These are poems of ... the startling implications of actually being alive.
Paul Killebrew
The Hermit
Laura Solomon
June 2011
What is the hermit? A crab? A card drawn from a tarot deck? Sage, lunatic, scholar, exile? Do hermits live apart from others or alone among others like them? Do they abide in the remote landscapes of legends or in our modern-day cities? Can a woman be a hermit? Who is not a hermit?
In this third collection of poems by Laura Solomon, the Hermit embodies the complicated search for simplicity and shared solitude both at home and abroad. These poems explore the struggle to articulate a precision in language, people, places, and emotions by placing the poet at the heart of a monomyth. This is a gut-wrenching collection that meditates on truth, the unconscious, and the sacrifices of love.
About the Author
Laura Solomon was born in 1976 in Birmingham, Alabama. Her books include Bivouac (Slope Editions, 2002), Blue and Red Things (UDP, 2007), and The Hermit (UDP, 2011). Other publications include a chapbook, Letters by which Sisters Will Know Brothers (Katalanché Press 2005) and Haiku des Pierres / Haiku of Stones by Jacques Poullaoueq, a translation from the French with Sika Fakambi (Editions Apogée, 2006). Her poetry was recently included in the anthology Poets on Painters (Witchita State Press 2007), has appeared in magazines across North America and Europe and has been translated into ten languages. Most recently she has lived in Paris, Philadelphia, and Verona, Italy.
Praise
Laura Solomon's The Hermit steps through the mirror to give us poetry from the dream world—the rent refracted into a fairy tale, the morning spun into lyric communion, signs emptied of and filled with meaning at every break. A Romantic consciousness submerged in the Information Age, The Hermit pledges allegiance to no school or style. What was she, raised by wolves?

☆ ☆ ☆ ☆ ☆ ☆ ☆

▶ _Set of tasks_:
**a.** Decide whether each statement agrees with the page about The Hermit, answering yes or no and quoting the words that settle it: (i) Laura Solomon was born in Birmingham, Alabama; (ii) The Hermit is her second collection of poems; (iii) her poetry has been translated into ten languages.
**b.** Extend the page about The Hermit past its final line.
The rows below come from a different source.

▶ _Provided information_:
☆ ☆ ☆ ☆ ☆ ☆ ☆

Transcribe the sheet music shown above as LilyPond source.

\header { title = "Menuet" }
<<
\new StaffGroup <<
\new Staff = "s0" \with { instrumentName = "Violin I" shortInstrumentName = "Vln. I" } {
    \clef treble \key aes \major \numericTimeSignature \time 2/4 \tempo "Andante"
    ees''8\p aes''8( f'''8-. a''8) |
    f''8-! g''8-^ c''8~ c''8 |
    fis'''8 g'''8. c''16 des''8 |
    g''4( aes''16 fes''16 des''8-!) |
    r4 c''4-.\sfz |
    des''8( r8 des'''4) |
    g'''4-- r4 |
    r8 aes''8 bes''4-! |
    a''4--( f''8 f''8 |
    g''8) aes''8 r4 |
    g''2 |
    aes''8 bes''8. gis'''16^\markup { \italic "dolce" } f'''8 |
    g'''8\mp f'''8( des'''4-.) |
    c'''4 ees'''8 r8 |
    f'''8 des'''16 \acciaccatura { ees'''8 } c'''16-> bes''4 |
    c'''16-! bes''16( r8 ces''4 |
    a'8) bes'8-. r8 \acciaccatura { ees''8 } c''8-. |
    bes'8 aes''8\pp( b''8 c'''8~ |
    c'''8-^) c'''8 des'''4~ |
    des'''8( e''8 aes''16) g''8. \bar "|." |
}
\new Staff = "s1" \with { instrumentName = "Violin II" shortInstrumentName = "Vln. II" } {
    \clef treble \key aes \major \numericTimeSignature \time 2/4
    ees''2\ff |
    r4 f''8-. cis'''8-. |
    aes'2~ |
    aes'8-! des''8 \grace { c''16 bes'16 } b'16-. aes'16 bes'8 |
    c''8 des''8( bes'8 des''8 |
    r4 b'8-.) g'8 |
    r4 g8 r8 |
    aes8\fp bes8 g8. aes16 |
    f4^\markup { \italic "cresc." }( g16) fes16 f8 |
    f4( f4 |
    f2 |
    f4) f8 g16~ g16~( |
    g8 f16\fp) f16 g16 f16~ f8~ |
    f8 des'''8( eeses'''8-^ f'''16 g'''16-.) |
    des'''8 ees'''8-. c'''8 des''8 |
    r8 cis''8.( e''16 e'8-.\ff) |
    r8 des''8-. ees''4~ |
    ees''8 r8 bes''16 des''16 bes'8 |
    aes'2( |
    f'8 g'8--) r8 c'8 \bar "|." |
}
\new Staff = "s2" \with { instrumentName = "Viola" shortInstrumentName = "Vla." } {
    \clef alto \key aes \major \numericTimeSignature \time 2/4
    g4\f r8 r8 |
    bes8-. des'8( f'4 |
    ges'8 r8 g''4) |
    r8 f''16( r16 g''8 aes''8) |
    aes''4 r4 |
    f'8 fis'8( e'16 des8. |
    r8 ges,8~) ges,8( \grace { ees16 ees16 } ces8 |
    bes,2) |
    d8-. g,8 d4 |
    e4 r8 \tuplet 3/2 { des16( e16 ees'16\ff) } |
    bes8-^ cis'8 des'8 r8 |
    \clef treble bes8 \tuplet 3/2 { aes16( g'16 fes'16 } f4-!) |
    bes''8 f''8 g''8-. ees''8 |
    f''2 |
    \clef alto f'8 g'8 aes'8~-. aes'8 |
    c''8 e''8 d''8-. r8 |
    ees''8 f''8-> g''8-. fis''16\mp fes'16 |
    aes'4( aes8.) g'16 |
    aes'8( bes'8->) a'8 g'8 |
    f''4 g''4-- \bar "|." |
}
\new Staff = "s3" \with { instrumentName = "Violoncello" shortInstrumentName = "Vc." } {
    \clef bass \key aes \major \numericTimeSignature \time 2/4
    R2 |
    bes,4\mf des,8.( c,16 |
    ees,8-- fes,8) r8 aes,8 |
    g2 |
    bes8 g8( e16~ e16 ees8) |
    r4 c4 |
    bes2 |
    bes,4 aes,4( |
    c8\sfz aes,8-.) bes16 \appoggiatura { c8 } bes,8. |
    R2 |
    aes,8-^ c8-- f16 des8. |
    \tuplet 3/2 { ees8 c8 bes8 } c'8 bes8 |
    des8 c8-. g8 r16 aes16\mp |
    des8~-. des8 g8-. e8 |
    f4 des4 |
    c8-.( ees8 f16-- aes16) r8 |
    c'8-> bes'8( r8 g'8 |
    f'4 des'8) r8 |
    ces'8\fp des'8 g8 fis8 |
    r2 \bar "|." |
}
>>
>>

☆ ☆ ☆ ☆ ☆ ☆ ☆

▶ _Task-by-task answers_:
**a.**
(i) Yes: "Laura Solomon was born in 1976 in Birmingham, Alabama."
(ii) No: "In this third collection of poems by Laura Solomon"
(iii) Yes: "has been translated into ten languages"

**b.**
Travis Nichols
The reader who says, ‘This meaning above all others,’ is like the lover who says, ‘This person above all others.’ Laura Solomon’s poetry rescues love and language from the tendency to reduce either to single, knowable facts by finding missing dimensions of our awareness, how ‘words need meanings but meanings don’t need words,’ how we are perpetually ‘becoming elselike or else / adding elses.’ These are poems of unmappable change and the startling implications of actually being alive.
Paul Killebrew
When I first read poems by Laura Solomon, I could hardly digest all of the emotional force combined with work always elegantly constructivist. She still, for me, is one of the few poets who is more open than any mere confessional but is also suddenly capable, or always capable, of giving a dream streaming of thoughts within the suffering, happy narrator, usually masterful, vulnerable, and therefore marvelously multiple. Would negatives help? Her poems are full of anaphora but not weighted down by empty repetitions. She has not bought into the dogma of our time, which is either to write ironic little poses and proses, or to take arms with a sea of surrealisms. She surprises. She is writing in extremis, meditations of a woman who is pushing, like a cosmological constant, against the usual gravity. She is bare but always capable. The poems are heart-breaking, as one says of James Schuyler or Randall Jarrell. Laura Solomon is part of a new visionary company that makes a photograph of exile, rhythm, and exaltation.
David Shapiro
Is Laura Solomon Gertrude Stein? Yes and no. She's an anti-Gertrude Stein. Both. Slim, elegant, light, passionate and compassionate. The tigress. A singing knitting device, crucial to the American line, spurting freedom and disegno. Her Hermit is fresh air.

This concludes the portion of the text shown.